Insomma, adottando un’ottica di lungo periodo e accettando una ragionevole dose di rischio per il proprio profilo l’azionario paga. “D’altro canto oggi un portafoglio obbligazioni europeo diversificato di titoli governativi dell’area euro, con scadenze comprese tra 10 e 15 anni ha un rendimento annuale attuale pari a zero. E senza tenere conto di commissioni annue (che nel caso di fondi d’investimento possono superare l’1-1,5% annuo) e dell’inflazione annua”, avverte l’esperto che considera anche accettabile avere in un portafoglio diversificato una quota di titoli obbligazionari “sicuri” ma solo, appunto, nell’ottica della diversificazione. “Dobbiamo considerare anche che se qualcosa andasse storto nonostante le rassicurazioni delle banche centrali l’inflazione vera potrebbe ripresentarsi così come un rialzo improvviso dei tassi d’interesse.
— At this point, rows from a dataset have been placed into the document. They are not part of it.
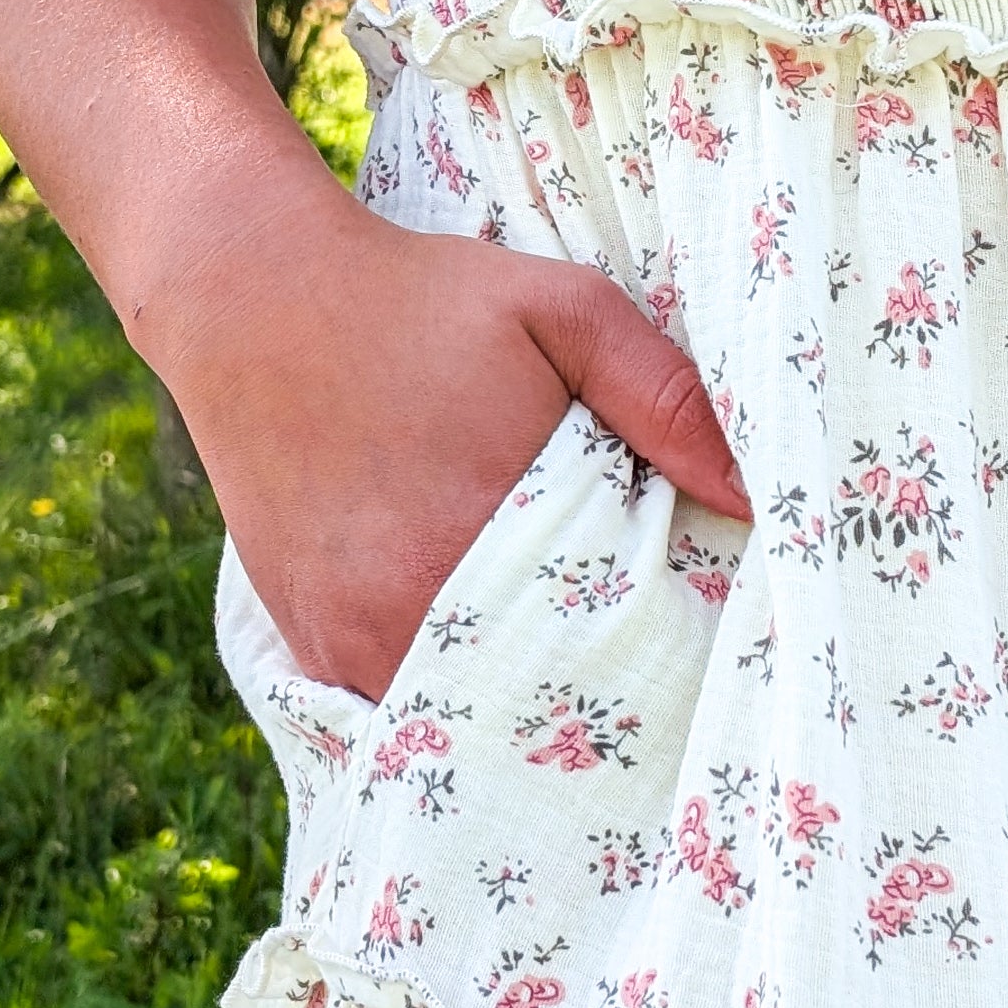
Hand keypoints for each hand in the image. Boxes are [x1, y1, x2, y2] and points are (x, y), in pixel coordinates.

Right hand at [142, 171, 750, 699]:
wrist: (250, 294)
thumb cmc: (421, 297)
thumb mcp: (562, 310)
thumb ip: (664, 398)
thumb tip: (756, 500)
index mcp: (482, 537)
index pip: (600, 652)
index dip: (649, 660)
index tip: (687, 654)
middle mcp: (404, 609)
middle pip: (529, 700)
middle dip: (585, 693)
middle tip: (642, 683)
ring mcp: (346, 636)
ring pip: (458, 713)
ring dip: (508, 699)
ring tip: (565, 671)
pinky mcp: (306, 642)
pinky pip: (390, 701)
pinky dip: (437, 688)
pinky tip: (479, 654)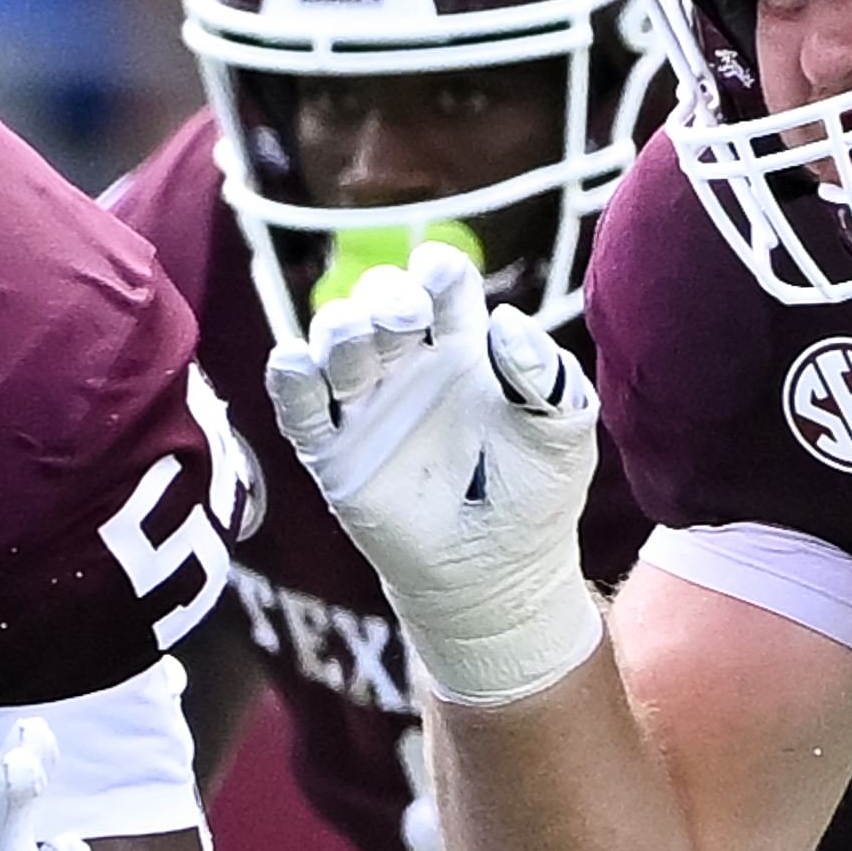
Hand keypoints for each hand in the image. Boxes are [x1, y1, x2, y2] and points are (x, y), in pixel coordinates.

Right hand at [264, 241, 603, 708]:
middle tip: (403, 318)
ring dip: (337, 329)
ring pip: (334, 345)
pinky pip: (299, 408)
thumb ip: (545, 376)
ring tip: (354, 337)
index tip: (436, 273)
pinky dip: (290, 379)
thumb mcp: (561, 434)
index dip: (436, 272)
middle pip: (379, 305)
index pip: (442, 289)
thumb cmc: (536, 497)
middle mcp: (410, 367)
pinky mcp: (334, 454)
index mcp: (465, 348)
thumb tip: (508, 321)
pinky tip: (295, 362)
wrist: (500, 578)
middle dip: (383, 298)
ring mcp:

Veleno questo mortale per le obbligazioni”.
Azioni cinesi trainate dalla domanda
La domanda cinese sta trainando la manifattura anche europea e un segno forte arriva anche dalle materie prime. “Sono in particolare le materie prime legate ai metalli che hanno preso il volo e sono tornati sui massimi di 9 anni trainati soprattutto dal boom di domanda asiatica e cinese in particolare.
La Cina è il maggior consumatore e produttore mondiale di alluminio, con una quota di mercato globale superiore al 50%. Gran parte delle fonderie di alluminio cinesi non ha ridotto la produzione durante la crisi del Covid-19 e in Asia la domanda anche di rame, acciaio e altri metalli resta forte grazie alla ripresa manifatturiera”.
Società minerarie, lusso, tech: le diverse facce del boom
Un boom che sta favorendo anche le società minerarie di tutto il mondo, come l’anglo-australiana Bhp Group che sulla Borsa di Londra ha raggiunto la più alta capitalizzazione borsistica nel paese a 120 miliardi di sterline, salendo del 120% dai minimi di marzo 2020.
Il prezzo del minerale di ferro, l’ingrediente chiave necessario per produrre l’acciaio, è raddoppiato nell’ultimo anno a quasi 165 dollari a tonnellata e Bhp (come i suoi concorrenti Rio Tinto, Anglo American, Antofogasta, Glencore) “ha anche beneficiato del rinnovato interesse degli investitori per i minatori e le materie prime, alimentato dalle aspettative di un boom della spesa per le infrastrutture verdi da parte dei governi”. Ancora, in un settore completamente diverso il gruppo Lvhm ha raggiunto la più alta capitalizzazione borsistica in Europa. Per non dire di L’Oreal che mentre annunciava risultati brillanti, prevedeva un ritorno della crescita ai ruggenti anni Venti del secolo scorso – post guerra e post Spagnola. Si tratta comunque di un’industria tradizionale: insieme a questa continua la corsa Apple (top assoluta in termini di capitalizzazione), Tencent in Cina, Sberbank in Russia, Toyota in Giappone (ed Enel in Italia). “Ogni Paese ha il suo campione di capitalizzazione – conclude Gaziano – e presenta delle società che dal post pandemia potrebbero uscire rafforzate dalle vendite come dall’esposizione a mercati chiave. Insomma, ogni crisi genera anche la sua cura. E quello che sembra negativo può diventare positivo o per dirla con Albert Einstein “la crisi è la più grande benedizione per le persone e le nazioni perché può anche generare progressi”.